Canada continued collecting Olympic gold medals with a win in the men’s long-track speed skating team pursuit.
Canadian skaters Mathieu Giroux, Lucas Makowsky, and Denny Morrison defeated the U.S. squad to keep Canada at the top of the list.
“It is a weight off the shoulders,” Morrison told AP. “It is not an individual race. It is representing Canada. It was amazing.”
The United States and Canada faced off the for the gold using different strategies to achieve the same goal: to get the entire three-man team across the finish line before their opponent’s last skater crossed the line.
In the end, the race came down not to strategy, but the injured left hip of American skater Chad Hedrick, and to the overall speed of the Canadian team.
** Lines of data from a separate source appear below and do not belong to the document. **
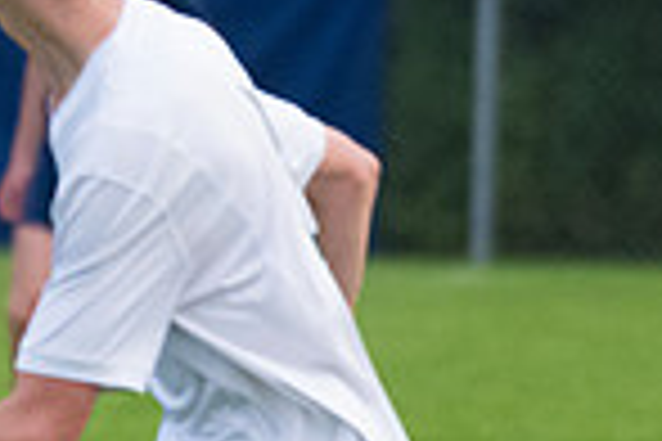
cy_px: 346
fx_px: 30486
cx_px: -594
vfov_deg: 0.8
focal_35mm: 1658
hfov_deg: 1.2
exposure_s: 1/2000
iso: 3200
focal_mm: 280
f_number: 5.6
The Canadian team planned to use an unorthodox two-lap per skater strategy to complete the eight-lap, 3200-meter race, with Morrison skating fiorst and last stint. This would cut down on time switching leaders, but would put more strain on each lead skater.
The U.S. team, Brian Hansen, Chad Hedrick, and Jonathan Kuck planned to use the normal lap-and-a-half rotation, which cost more in leader changes, but kept each skater fresher.
Hedrick’s participation had been questionable before the race. His left hip was causing him pain. He suggested that he might not be able to compete, but in the end, decided to press on, because he had already decided 2010 would be his last Olympic Games.
Canada, led by Morrison, came out faster, getting tucked into formation and locked into stride quickly, while the Americans seemed a little less organized. The Americans were .73 seconds behind after the first lap.
The U.S. tightened up and sped up, cutting the gap to .43 seconds by the halfway point, and cut the margin still further, to .29 seconds with three laps left. They slowed on the next lap, while the Canadians kept right on their pace, stretching their lead to more than half a second.
The United States team was not going quietly, however. The U.S. team turned up the wick and cut the Canadian lead in half by the start of the final lap. But Chad Hedrick was struggling, falling behind his teammates and visibly grimacing.
Still, somehow Hedrick pushed himself on, and the U.S. team increased their pace. The Canadians, with Morrison once again in the lead, kept rolling steady as a train—a bullet train, to be sure—and the home team crossed the line of the Americans by a margin of two-tenths of a second.
The Canadians won another gold, and Chad Hedrick won his fifth Olympic medal. “This is my fifth medal, all at different distances, a major accomplishment for me,” Hedrick told an AP reporter. “It’s definitely been a great ride.”